(DATA FOR ANALYSIS)

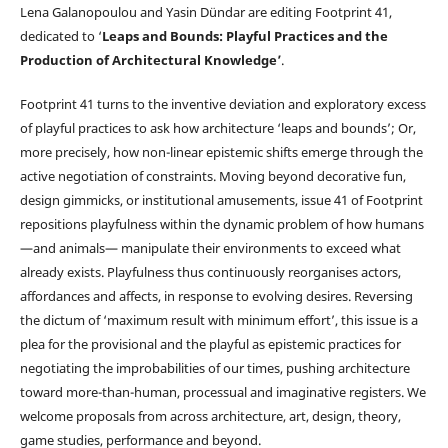
Lena Galanopoulou and Yasin Dündar are editing Footprint 41,
dedicated to ‘
Leaps and Bounds: Playful Practices and the
Production of Architectural Knowledge’
.
Footprint 41 turns to the inventive deviation and exploratory excess
of playful practices to ask how architecture ‘leaps and bounds’; Or,
more precisely, how non-linear epistemic shifts emerge through the
active negotiation of constraints. Moving beyond decorative fun,
design gimmicks, or institutional amusements, issue 41 of Footprint
repositions playfulness within the dynamic problem of how humans
—and animals— manipulate their environments to exceed what
already exists. Playfulness thus continuously reorganises actors,
affordances and affects, in response to evolving desires. Reversing
the dictum of ‘maximum result with minimum effort’, this issue is a
plea for the provisional and the playful as epistemic practices for
negotiating the improbabilities of our times, pushing architecture
toward more-than-human, processual and imaginative registers. We
welcome proposals from across architecture, art, design, theory,
game studies, performance and beyond.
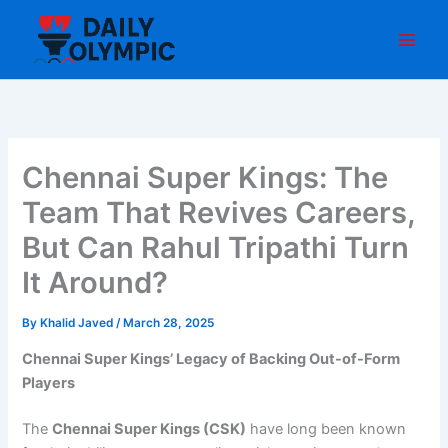
Skip
to
content
Chennai Super Kings: The
Team That Revives Careers,
But Can Rahul Tripathi Turn
It Around?
By
Khalid Javed
/
March 28, 2025
Chennai Super Kings’ Legacy of Backing Out-of-Form
Players
The
Chennai Super Kings (CSK)
have long been known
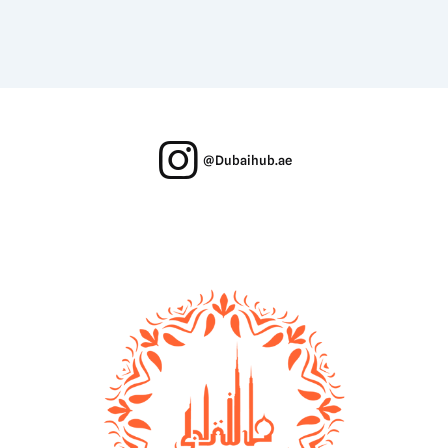
@Dubaihub.ae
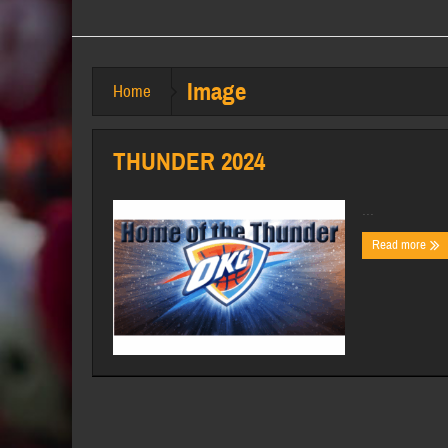
Image
Home
THUNDER 2024
...
Read more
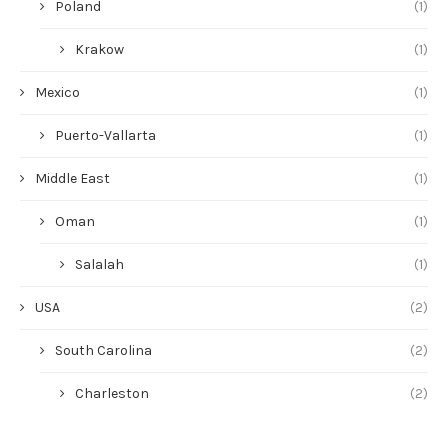
Poland
(1)
Krakow
(1)
Mexico
(1)
Puerto-Vallarta
(1)
Middle East
(1)
Oman
(1)
Salalah
(1)
USA
(2)
South Carolina
(2)
Charleston
(2)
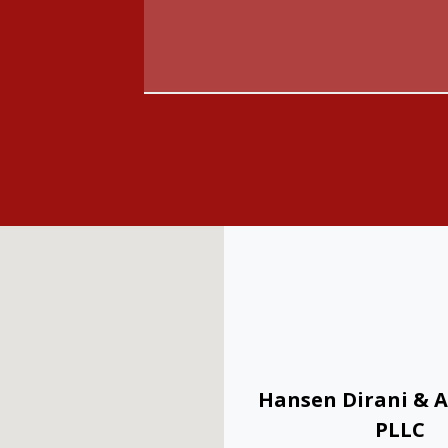
Hansen Dirani & A
PLLC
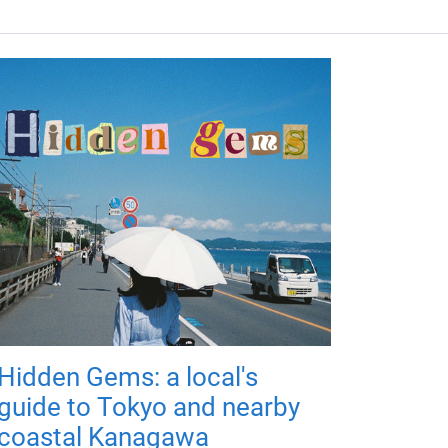
Hidden Gems: a local's
guide to Tokyo and nearby
coastal Kanagawa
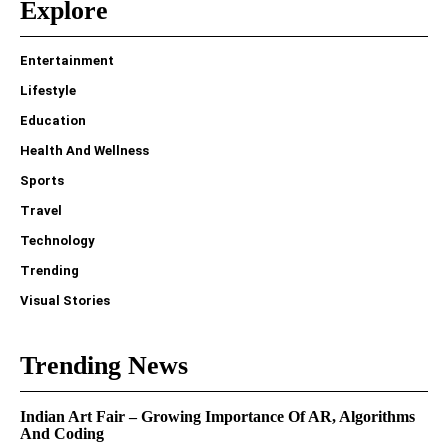
Explore
Entertainment
Lifestyle
Education
Health And Wellness
Sports
Travel
Technology
Trending
Visual Stories
Trending News
Indian Art Fair – Growing Importance Of AR, Algorithms
And Coding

(End DATA FOR ANALYSIS)

TASK ITEM -> Copy each line of the preceding data that contains the string "more".

RESULT OF THIS TASK ->
more precisely, how non-linear epistemic shifts emerge through the
toward more-than-human, processual and imaginative registers. We
Read more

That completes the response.